- **To-do item**
Collect every line in the records below that contains the word "Somerset" and copy each such line in full. Case counts, so match uppercase and lowercase letters exactly.
================================
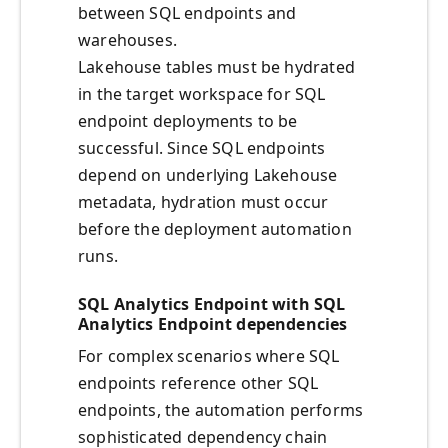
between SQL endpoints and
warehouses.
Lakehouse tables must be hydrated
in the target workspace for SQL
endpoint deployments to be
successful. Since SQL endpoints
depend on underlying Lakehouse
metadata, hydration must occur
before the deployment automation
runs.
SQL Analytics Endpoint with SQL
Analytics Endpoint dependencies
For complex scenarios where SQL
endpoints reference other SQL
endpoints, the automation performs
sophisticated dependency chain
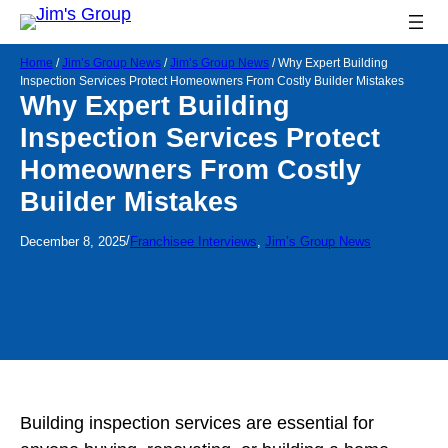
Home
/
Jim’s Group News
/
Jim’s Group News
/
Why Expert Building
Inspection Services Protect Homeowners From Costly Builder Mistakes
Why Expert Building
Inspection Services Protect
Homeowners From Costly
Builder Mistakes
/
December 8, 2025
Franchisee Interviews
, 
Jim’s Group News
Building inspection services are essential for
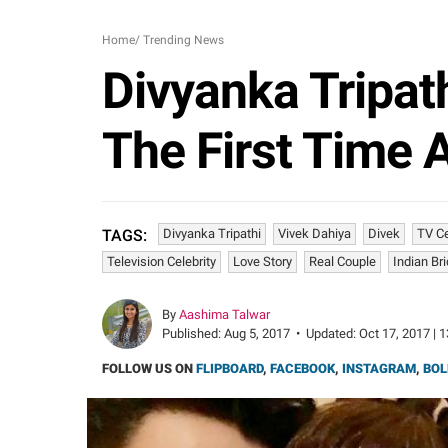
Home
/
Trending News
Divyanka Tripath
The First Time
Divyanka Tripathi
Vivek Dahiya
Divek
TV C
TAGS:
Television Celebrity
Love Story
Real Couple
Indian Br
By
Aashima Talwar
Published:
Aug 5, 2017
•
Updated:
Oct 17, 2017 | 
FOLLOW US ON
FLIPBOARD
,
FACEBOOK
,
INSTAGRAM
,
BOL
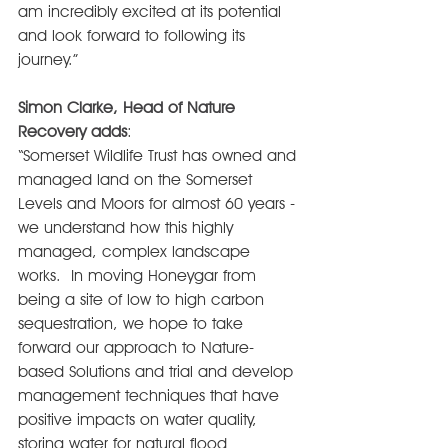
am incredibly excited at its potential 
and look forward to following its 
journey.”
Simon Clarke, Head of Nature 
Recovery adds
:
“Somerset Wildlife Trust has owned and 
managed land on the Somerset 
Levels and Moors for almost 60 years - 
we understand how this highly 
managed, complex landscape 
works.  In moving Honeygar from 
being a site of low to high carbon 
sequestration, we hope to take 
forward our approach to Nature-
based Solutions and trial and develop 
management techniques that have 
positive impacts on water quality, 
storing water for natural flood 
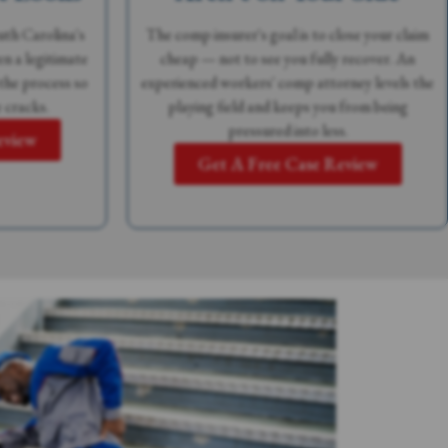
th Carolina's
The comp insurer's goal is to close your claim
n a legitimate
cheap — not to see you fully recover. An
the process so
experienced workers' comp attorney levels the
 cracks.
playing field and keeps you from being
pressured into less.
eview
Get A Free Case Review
================================
- **Completed task**
“Somerset Wildlife Trust has owned and 
managed land on the Somerset 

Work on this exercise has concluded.